Management & Security:
It's no secret that Mission loves Terraform. It is our IAC of choice, but leveraging it in Control Tower environments with account factory provisioning has always posed several logistical challenges. With that in mind, I am very excited for the Account Factory for Terraform announcement, and it will be among the first things I get my hands on this week. Along the lines of governance, some helpful new data residency SCPs were added, especially for those dealing with compliance concerns, such as GDPR. CDK got some airtime as well with the construct hub and v2 going GA.
AWS Inspector also got a major makeover and one that will significantly enhance its appeal to complex, multi-account environments. New features include; continual and automated assessment scans (previously manual/scheduled), automated resource discovery, and support for containerized workloads (yay!). There were also three integration improvements; EventBridge, Security Hub (what was there previously is now inspector classic), and finally, it supports organizations! Outside of these impressive enhancements, I'm happy about it operationally because the agent now is bundled with SSM-Agent! Now, if they'd just do the same with CloudWatch and unify them all.
Speaking of CloudWatch, there were several interesting announcements there: Amazon CloudWatch Metrics Insights, CloudWatch Evidently, and Real-User Monitoring (RUM). Metrics Insights is the most valuable to the majority- investigating and querying any large amount of metrics in CloudWatch is either painful or outright unsupported. This new feature allows you to query up to 10,000 metrics with a SQL-based query engine. You can run top-N queries and quickly discover ALB requests, topics by messages for SNS, SQS queues with oldest messages, longest-running Lambda functions, overloaded EC2s, and many others with relative ease. The documentation has some nice, illustrative examples. Evidently, outside of any naming concerns, AWS is dipping its toe into feature flags, which allows for A/B testing and experimental rollouts to user subsections. Similarly, the RUM offering is similar to other offerings in the space, such as collecting web page load and rendering performance metrics. The only major benefit as of now is some additional integrations into X-Ray. Say what you will about it, but CloudWatch is a service that seems to continually and significantly add capabilities each year.
Outside of these announcements, there was a host of storage and S3 enhancements (Glacier instance retrieval, AWS Backup support, EBS snap restore/archival being the highlights). Many improvements to the various optimizers and path analyzers, and many, many, many SageMaker AI/ML focused releases. I'll be honest, compared to previous years, some of the announcements were a bit underwhelming, but sometimes the smallest improvement can make a massive difference in your new architecture/build and provide support for new environments.
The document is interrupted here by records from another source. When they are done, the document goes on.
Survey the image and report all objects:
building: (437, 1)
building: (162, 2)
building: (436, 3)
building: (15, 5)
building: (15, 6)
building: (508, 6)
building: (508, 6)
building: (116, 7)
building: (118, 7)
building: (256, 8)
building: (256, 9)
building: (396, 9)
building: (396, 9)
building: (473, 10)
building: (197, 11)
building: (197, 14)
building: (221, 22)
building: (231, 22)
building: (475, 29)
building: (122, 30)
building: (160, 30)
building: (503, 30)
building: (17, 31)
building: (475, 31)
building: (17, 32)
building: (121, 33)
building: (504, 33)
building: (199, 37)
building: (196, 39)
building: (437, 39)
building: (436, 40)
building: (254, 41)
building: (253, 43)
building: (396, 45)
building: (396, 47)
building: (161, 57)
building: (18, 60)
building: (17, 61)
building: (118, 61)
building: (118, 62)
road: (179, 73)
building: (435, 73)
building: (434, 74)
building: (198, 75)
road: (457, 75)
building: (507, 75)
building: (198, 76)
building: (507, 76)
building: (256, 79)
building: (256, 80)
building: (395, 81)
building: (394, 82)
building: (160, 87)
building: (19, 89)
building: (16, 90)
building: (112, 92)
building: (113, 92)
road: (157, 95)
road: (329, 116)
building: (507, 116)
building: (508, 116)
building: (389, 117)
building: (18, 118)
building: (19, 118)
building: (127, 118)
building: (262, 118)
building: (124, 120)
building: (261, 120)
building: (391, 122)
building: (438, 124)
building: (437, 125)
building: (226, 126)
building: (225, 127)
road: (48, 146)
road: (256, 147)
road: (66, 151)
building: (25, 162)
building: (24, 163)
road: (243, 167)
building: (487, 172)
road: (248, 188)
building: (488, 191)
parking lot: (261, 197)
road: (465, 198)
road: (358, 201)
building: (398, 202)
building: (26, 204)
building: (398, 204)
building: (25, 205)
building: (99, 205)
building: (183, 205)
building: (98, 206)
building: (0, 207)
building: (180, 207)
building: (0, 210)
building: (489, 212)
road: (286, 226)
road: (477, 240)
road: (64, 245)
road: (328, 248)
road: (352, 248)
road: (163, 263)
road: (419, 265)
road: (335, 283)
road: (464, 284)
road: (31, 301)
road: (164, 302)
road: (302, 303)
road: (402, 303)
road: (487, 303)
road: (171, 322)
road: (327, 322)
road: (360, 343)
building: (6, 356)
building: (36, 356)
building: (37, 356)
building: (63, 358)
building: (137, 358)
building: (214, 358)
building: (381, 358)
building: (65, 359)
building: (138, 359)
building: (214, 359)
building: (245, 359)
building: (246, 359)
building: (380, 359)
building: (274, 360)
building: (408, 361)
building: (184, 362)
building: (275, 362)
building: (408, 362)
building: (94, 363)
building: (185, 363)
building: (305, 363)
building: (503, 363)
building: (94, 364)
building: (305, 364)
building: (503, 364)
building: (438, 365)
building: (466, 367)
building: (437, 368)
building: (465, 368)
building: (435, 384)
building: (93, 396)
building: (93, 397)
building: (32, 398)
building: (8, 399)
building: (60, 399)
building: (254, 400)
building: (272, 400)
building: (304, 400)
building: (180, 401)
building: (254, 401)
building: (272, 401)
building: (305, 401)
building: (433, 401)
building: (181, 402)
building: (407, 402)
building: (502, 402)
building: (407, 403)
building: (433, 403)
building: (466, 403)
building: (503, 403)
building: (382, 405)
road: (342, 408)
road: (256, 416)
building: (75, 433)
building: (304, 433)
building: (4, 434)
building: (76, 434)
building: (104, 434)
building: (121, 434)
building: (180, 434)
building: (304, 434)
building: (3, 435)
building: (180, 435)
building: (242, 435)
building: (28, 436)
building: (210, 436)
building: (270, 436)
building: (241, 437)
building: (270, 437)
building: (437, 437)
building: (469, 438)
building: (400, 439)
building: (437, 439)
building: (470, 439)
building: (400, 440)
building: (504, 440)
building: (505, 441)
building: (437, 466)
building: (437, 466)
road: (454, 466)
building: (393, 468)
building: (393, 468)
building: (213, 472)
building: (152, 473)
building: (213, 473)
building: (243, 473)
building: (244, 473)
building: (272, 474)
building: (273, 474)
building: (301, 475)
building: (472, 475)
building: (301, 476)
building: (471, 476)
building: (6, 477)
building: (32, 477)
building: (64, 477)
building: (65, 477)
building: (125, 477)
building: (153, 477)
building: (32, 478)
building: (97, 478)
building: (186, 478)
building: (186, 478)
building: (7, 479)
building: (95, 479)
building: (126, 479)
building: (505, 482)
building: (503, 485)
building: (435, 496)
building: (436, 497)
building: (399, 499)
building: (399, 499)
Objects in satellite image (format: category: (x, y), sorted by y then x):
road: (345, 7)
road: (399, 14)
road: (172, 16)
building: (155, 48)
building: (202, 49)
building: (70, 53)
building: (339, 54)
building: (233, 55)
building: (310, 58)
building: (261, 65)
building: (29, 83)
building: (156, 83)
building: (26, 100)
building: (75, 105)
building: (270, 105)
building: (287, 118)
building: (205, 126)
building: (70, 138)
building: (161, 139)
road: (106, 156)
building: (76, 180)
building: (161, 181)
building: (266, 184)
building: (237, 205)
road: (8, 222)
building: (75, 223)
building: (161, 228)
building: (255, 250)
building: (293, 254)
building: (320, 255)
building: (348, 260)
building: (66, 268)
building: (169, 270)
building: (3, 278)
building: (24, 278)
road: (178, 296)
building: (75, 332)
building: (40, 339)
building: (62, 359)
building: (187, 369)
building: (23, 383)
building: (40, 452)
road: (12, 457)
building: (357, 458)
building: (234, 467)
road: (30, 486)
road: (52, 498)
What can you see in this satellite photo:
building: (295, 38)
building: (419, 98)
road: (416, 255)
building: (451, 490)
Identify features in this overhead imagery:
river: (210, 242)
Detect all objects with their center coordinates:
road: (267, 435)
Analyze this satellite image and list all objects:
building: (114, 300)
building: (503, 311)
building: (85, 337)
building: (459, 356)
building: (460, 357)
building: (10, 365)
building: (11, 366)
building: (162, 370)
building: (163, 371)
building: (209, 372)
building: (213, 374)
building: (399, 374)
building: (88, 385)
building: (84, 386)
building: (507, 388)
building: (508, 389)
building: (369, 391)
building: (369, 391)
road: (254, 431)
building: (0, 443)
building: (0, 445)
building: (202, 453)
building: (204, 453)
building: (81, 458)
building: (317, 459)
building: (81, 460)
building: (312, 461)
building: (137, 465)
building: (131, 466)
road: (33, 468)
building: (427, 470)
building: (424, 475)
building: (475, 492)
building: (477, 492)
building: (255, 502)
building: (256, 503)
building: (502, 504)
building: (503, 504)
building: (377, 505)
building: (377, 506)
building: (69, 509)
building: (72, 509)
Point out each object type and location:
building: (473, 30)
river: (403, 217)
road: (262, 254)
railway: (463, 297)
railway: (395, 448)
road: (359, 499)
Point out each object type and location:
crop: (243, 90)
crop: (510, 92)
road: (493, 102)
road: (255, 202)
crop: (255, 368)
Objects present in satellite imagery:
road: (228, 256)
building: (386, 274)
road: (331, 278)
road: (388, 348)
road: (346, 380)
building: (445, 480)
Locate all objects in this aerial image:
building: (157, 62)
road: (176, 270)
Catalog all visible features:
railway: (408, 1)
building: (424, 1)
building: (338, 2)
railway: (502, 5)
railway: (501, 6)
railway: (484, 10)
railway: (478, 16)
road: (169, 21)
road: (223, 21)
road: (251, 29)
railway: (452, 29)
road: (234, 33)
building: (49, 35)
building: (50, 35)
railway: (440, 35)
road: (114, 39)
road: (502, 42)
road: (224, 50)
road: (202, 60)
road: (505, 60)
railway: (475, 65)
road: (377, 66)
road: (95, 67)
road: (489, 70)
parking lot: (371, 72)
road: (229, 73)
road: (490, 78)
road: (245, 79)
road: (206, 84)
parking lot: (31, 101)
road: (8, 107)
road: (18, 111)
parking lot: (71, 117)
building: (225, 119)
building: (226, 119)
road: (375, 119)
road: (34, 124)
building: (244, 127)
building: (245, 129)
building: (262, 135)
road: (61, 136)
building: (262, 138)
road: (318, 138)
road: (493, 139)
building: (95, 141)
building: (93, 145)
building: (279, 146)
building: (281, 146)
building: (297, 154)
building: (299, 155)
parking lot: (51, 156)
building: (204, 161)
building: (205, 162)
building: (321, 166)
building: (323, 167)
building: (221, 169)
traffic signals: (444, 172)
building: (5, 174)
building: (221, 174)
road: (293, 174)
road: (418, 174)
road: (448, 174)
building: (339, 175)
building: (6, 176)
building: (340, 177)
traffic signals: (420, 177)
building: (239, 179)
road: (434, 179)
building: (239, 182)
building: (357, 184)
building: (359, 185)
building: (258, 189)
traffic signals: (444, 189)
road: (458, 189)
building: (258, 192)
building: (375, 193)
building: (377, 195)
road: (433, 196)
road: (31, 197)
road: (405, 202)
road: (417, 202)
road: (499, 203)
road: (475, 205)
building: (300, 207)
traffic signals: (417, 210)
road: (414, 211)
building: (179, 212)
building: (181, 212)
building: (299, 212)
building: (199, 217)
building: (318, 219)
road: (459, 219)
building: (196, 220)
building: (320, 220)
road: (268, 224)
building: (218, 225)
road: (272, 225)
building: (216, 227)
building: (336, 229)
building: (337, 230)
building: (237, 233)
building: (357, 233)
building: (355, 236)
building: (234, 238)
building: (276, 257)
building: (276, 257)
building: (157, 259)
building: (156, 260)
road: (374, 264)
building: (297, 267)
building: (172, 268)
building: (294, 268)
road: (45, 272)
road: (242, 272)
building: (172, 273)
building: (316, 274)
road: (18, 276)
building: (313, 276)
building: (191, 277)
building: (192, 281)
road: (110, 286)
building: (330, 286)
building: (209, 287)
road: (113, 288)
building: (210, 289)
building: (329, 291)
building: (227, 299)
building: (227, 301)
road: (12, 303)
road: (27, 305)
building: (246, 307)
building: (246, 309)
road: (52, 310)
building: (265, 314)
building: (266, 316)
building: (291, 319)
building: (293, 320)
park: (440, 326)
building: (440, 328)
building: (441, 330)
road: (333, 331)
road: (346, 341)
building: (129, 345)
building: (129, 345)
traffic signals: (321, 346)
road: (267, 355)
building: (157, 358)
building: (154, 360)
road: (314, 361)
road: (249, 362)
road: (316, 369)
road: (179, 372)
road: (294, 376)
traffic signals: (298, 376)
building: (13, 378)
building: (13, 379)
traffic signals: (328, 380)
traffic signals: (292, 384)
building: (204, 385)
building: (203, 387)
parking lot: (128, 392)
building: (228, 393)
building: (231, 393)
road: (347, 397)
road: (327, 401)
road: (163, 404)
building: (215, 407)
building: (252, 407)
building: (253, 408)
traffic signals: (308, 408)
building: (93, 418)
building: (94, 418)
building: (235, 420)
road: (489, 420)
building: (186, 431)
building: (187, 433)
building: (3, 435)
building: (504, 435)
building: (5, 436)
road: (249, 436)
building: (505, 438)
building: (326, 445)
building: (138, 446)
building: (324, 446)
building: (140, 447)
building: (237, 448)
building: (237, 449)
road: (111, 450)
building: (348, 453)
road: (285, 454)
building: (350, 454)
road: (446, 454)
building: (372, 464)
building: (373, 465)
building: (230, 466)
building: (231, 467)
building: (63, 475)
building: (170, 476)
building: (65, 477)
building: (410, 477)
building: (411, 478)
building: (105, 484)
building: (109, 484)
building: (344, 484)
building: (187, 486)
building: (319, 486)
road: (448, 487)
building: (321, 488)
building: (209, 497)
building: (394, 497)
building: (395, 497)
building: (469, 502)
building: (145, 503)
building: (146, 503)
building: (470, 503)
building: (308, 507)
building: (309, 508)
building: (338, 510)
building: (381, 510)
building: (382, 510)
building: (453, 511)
On that note, I'm quite pleased to see some better error verbiage making its way into IAM messages, which means less questioning your sanity for a policy only to realize SCP denies you! Unfortunately, only for three services to start.
A reduced-size re:Invent made for an exciting but manageable experience. Although many of the sessions I wanted to attend were waitlisted or at capacity. I was incredibly grateful to connect with people in person, and I only barely lost my voice due to the raucous success of the Mission Ignite party! I'm also thankful to all the people who helped make this year's conference a success and all those who help daily to make AWS my preferred platform to build on.